By Lauren Marcus, World Israel News

Senior U.S. and Israeli security officials will join forces to mitigate the threat of Iranian missiles and drones, even as U.S.-Iran nuclear talks continue, said the White House in a statement on Tuesday.

National Security Advisor Jake Sullivan met in Washington, D.C. with Israeli National Security Advisor Meir Ben-Shabbat to discuss “a range of regional issues,” including the progress of the Vienna nuclear talks, the statement said.

After the meeting, the U.S. and Israel announced their intention to “establish an inter-agency working group to focus particular attention on the growing threat of Unmanned Aerial Vehicles and Precision Guided Missiles produced by Iran and provided to its proxies in the Middle East Region.”

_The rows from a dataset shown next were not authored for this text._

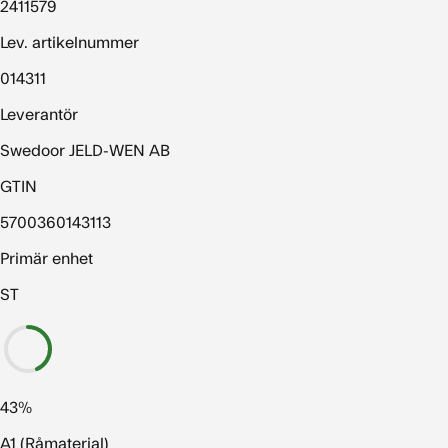
2411579
Lev. artikelnummer
014311
Leverantör
Swedoor JELD-WEN AB
GTIN
5700360143113
Primär enhet
ST
43%
A1 (Råmaterial)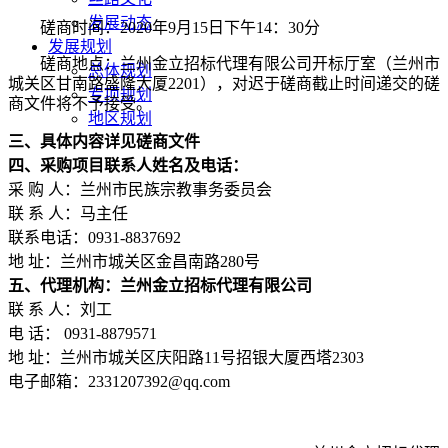
发展动态
磋商时间：
2020年9月
15
日下午
14：30分
发展规划
磋商地点：兰州金立招标代理有限公司开标厅室（兰州市
总体规划
城关区甘南路盛隆大厦
2201），对迟于磋商截止时间递交的磋
专项规划
商文件将不予接受。
地区规划
三、具体内容详见磋商文件
计划报告
四、采购项目联系人姓名及电话：
研究院动态
采
购 人：兰州市民族宗教事务委员会
联
系 人：马主任
联系电话：
0931-8837692
地
址：兰州市城关区金昌南路280号
五、代理机构：兰州金立招标代理有限公司
联
系 人：刘工
电
话： 0931-8879571
地
址：兰州市城关区庆阳路11号招银大厦西塔2303
电子邮箱：
2331207392@qq.com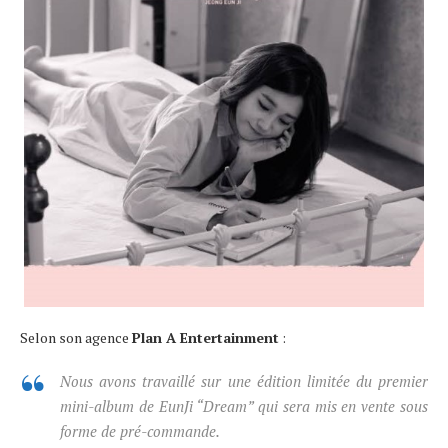
Selon son agence
Plan A Entertainment
:
Nous avons travaillé sur une édition limitée du premier
mini-album de EunJi “Dream” qui sera mis en vente sous
forme de pré-commande.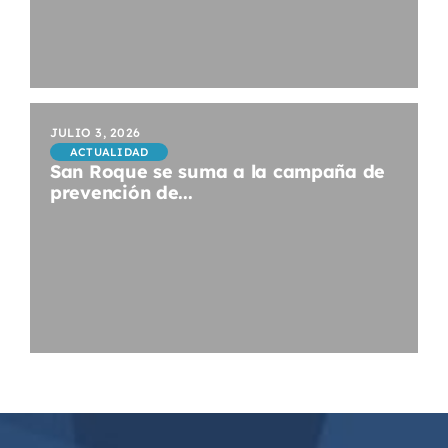
JULIO 3, 2026
ACTUALIDAD
San Roque se suma a la campaña de
prevención de...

Though the longtime regional partners have disagreed about the best means to do so, the U.S. in Israel both share a strategic interest in mitigating Iran’s influence in the Middle East.

In April, an Iranian-backed militia was believed to be behind the first-ever unmanned drone strike on a U.S. air base in northern Iraq.

In recent months, the American embassy in Baghdad and U.S. military bases throughout Iraq have been struck by rocket fire in what is thought to be an Iranian-backed campaign.

“The United States and Israel agreed on the significant threat posed by Iran’s aggressive behavior in the region, and U.S. officials underscored President Biden’s unwavering support for Israel’s right to defend itself,” the statement continued.

The statement also said that the “U.S. strongly condemned the recent indiscriminate rocket attacks from Gaza into Israel” and reiterated the Biden administration’s two-state solution policy for the Israeli-Palestinian conflict.

The meeting between Sullivan and Ben-Shabbat came after initial fears that Biden was distancing the U.S. from Israel, as he failed to call Prime Minister Benjamin Netanyahu for weeks after taking office.

But in a sign of warming ties, U.S. Secretary of Defense Lloyd Austin visited Israel earlier in April.

After meeting with his Israeli counterpart Benny Gantz, Austin tweeted, “I’m committed to continuing our close consultations on threats posed by Iran and to strengthening Israel’s security.”